Prior to this organ resurrection, there have also been attempts by researchers to resurrect the retinas of rats.
They removed the eyes of euthanized mice and re-oxygenated them with a nutrient matrix containing 95% oxygen. Ultimately, it was found that in the photoreceptor test, there was a significant recovery of neuroelectrical signal activity in the retinal photoreceptor neurons, which are responsible for receiving translational external light signals, and in the retinal bipolar cells, which are responsible for transmitting post-translational neural signals.
And in further experiments in the human eye, the team also managed to awaken photoreceptor neurons in the macula of the human retina, allowing them to respond to bright bright light, colored light, and even very faint flashes of light. If the donor eye can be obtained within 20 minutes of the donor's death to avoid hypoxia, the revived eye can even pass on the light-sensitive results to other nerve cells in the retina.
It still doesn't avoid significant rejection, but progress has been made. And the study was lucky enough that, after all, the results produced by animal models in biological experiments don't always apply to humans. The consistency of results from mice to human eyes is happy enough. And it will take longer to demonstrate and apply the pig organ revival demonstrated by the OrganEx technique earlier.
And in addition to increasing the likelihood of future organ donation and successful transplantation numbers, the existence of OrganEx challenges the idea that cardiac death is irreversible, while raising anew ethical questions about the definition of death.
Arthur Caplan, a bioethicist at New York University, for one, says that the discovery of organ resurrection further emphasizes that death is not an instant, but a process, which makes it challenging to adopt a uniform approach to determining a person's death. This means that as medicine continues to advance, the legal definition of death will continue to change.
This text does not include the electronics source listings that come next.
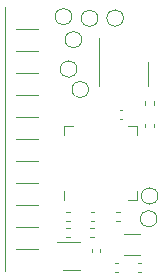
<source format=gto>
G04 #@! TF.GenerationSoftware,KiCad,Pcbnew,6.0.4-6f826c9f35~116~ubuntu20.04.1*
G04 #@! TF.CreationDate,2022-05-17T04:12:12-04:00*
G04 #@! TF.ProjectId,clonix-41-pcb,636c6f6e-6978-42d3-9431-2d7063622e6b,rev?*
G04 #@! TF.SameCoordinates,Original*
G04 #@! TF.FileFunction,Legend,Top*
G04 #@! TF.FilePolarity,Positive*
%FSLAX46Y46*%
G04 Gerber Fmt 4.6, Leading zero omitted, Abs format (unit mm)*
G04 Created by KiCad (PCBNEW 6.0.4-6f826c9f35~116~ubuntu20.04.1) date 2022-05-17 04:12:12*
%MOMM*%
%LPD*%
G01*
G04 APERTURE LIST*
%ADD10C,0.120000*%
G04 APERTURE END LIST*
D10*
G04 #@! TO.C,Y1*
X192669800Y-123582400D02*
X194019800Y-123582400D01*
X192669800Y-121832400D02*
X194019800Y-121832400D01*
G04 #@! TO.C,TP7*
X195518000Y-118618000D02*
G75*
G03*
X195518000Y-118618000I-700000J0D01*
G01*
G04 #@! TO.C,R4*
X189812959Y-121311400D02*
X190120241Y-121311400D01*
X189812959Y-122071400D02*
X190120241Y-122071400D01*
G04 #@! TO.C,C3*
X191916164Y-125023200D02*
X192131836Y-125023200D01*
X191916164Y-124303200D02*
X192131836Y-124303200D01*
G04 #@! TO.C,J1*
X185336000Y-115656000D02*
X183472000Y-115656000D01*
X185336000Y-106336000D02*
X183472000Y-106336000D01*
X185336000Y-104472000D02*
X183472000Y-104472000D01*
X185336000Y-123112000D02*
X183472000Y-123112000D01*
X185336000Y-110064000D02*
X183472000Y-110064000D01*
X185336000Y-113792000D02*
X183472000Y-113792000D01*
X185336000Y-108200000D02*
X183472000Y-108200000D01*
X185336000Y-121248000D02*
X183472000Y-121248000D01*
X185336000Y-117520000D02*
X183472000Y-117520000D01*
X185336000Y-111928000D02*
X183472000Y-111928000D01*
X185336000Y-119384000D02*
X183472000Y-119384000D01*
X182540000Y-124976000D02*
X182540000Y-102608000D01*
G04 #@! TO.C,TP3*
X189066400Y-105384600D02*
G75*
G03*
X189066400Y-105384600I-700000J0D01*
G01*
G04 #@! TO.C,R3*
X187780959Y-121311400D02*
X188088241Y-121311400D01*
X187780959Y-122071400D02*
X188088241Y-122071400D01*
G04 #@! TO.C,R6*
X188039441Y-119965200D02*
X187732159Y-119965200D01*
X188039441Y-120725200D02*
X187732159Y-120725200D01*
G04 #@! TO.C,U2*
X193762400Y-118934000D02*
X193012400Y-118934000D01*
X187542400Y-118184000D02*
X187542400Y-118934000D01*
X187542400Y-112714000D02*
X188292400Y-112714000D01*
X193762400Y-118184000D02*
X193762400Y-118934000D01*
X187542400Y-113464000D02*
X187542400Y-112714000D01*
X193762400Y-113464000D02*
X193762400Y-112714000D01*
X193762400Y-112714000D02*
X193012400Y-112714000D01*
G04 #@! TO.C,C2*
X194062236Y-124303200D02*
X193846564Y-124303200D01*
X194062236Y-125023200D02*
X193846564Y-125023200D01*
G04 #@! TO.C,R2*
X195198000Y-112495359D02*
X195198000Y-112802641D01*
X194438000Y-112495359D02*
X194438000Y-112802641D01*
G04 #@! TO.C,TP5*
X192597000Y-103555800D02*
G75*
G03*
X192597000Y-103555800I-700000J0D01*
G01*
G04 #@! TO.C,C1*
X189911400Y-123132964D02*
X189911400Y-123348636D01*
X190631400Y-123132964D02*
X190631400Y-123348636D01*
G04 #@! TO.C,U1*
X187514000Y-124858000D02*
X188914000Y-124858000D01*
X188914000Y-122538000D02*
X187014000Y-122538000D01*
G04 #@! TO.C,C5*
X189861364Y-120705200D02*
X190077036Y-120705200D01*
X189861364Y-119985200D02*
X190077036Y-119985200D01*
G04 #@! TO.C,TP4*
X188660000Y-107873800D02*
G75*
G03*
X188660000Y-107873800I-700000J0D01*
G01*
G04 #@! TO.C,C4*
X192512836Y-112094600D02*
X192297164Y-112094600D01*
X192512836Y-111374600D02*
X192297164Y-111374600D01*
G04 #@! TO.C,TP2*
X190438000Y-103581200D02*
G75*
G03*
X190438000Y-103581200I-700000J0D01*
G01*
G04 #@! TO.C,TP1*
X188228200Y-103428800D02*
G75*
G03*
X188228200Y-103428800I-700000J0D01*
G01*
G04 #@! TO.C,TP9*
X189650600Y-109601000D02*
G75*
G03*
X189650600Y-109601000I-700000J0D01*
G01*
G04 #@! TO.C,R1*
X194438000Y-110923041D02*
X194438000Y-110615759D01*
X195198000Y-110923041D02*
X195198000Y-110615759D01*
G04 #@! TO.C,R5*
X192281241Y-120725200D02*
X191973959Y-120725200D01*
X192281241Y-119965200D02*
X191973959Y-119965200D01*
G04 #@! TO.C,TP6*
X195441800Y-120548400D02*
G75*
G03*
X195441800Y-120548400I-700000J0D01*
G01*
G04 #@! TO.C,U3*
X190492000Y-105284600D02*
X190492000Y-109284600D01*
X194712000Y-107284600D02*
X194712000Y-109284600D01*
G04 #@! TD*
M02*

</source>
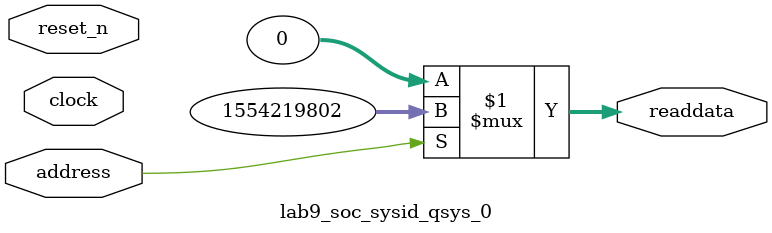
<source format=v>



// synthesis translate_off
`timescale 1ns / 1ps
// synthesis translate_on

// turn off superfluous verilog processor warnings 
// altera message_level Level1 
// altera message_off 10034 10035 10036 10037 10230 10240 10030 

module lab9_soc_sysid_qsys_0 (
               // inputs:
                address,
                clock,
                reset_n,

               // outputs:
                readdata
             )
;

  output  [ 31: 0] readdata;
  input            address;
  input            clock;
  input            reset_n;

  wire    [ 31: 0] readdata;
  //control_slave, which is an e_avalon_slave
  assign readdata = address ? 1554219802 : 0;

endmodule



</source>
Of course, there's the bigger controversy over the 'back from the dead' bit.
Is it really possible to resurrect? If today's medical technology can 'resurrect' organs, would it be possible to resurrect people as well. The truth is that this is completely overthought. If this technology is still relevant for patients who die of cardiac origin, there is little mercy for brain dead patients.
Because while the 2019 pig brain study restored metabolic activity in a portion of the pig brain cells, it never detected orderly EEG activity, suggesting that even a 'resurrected' pig brain is still not comparable to a conscious brain. If the brain is not even conscious anymore, then this 'resurrection from the dead' is meaningless.
On this point, the number one internet sensation Musk sees it more clearly. He once said in an interview with the Wall Street Journal when asked if he was investing in immortal technology "Everyone is going to die, it's an important thing."
Because most people most of the time have their brains frozen off and their minds turned around, it's a good thing they're all dead. If everyone had a chance at immortality, there's no telling what society would ossify into. Humanity would be doomed without new ideas that could succeed.
The technological breakthrough is certainly something to rejoice in, but it applies more to the field of therapeutic assistance than to true resurrection from the dead. For people, we still need to die.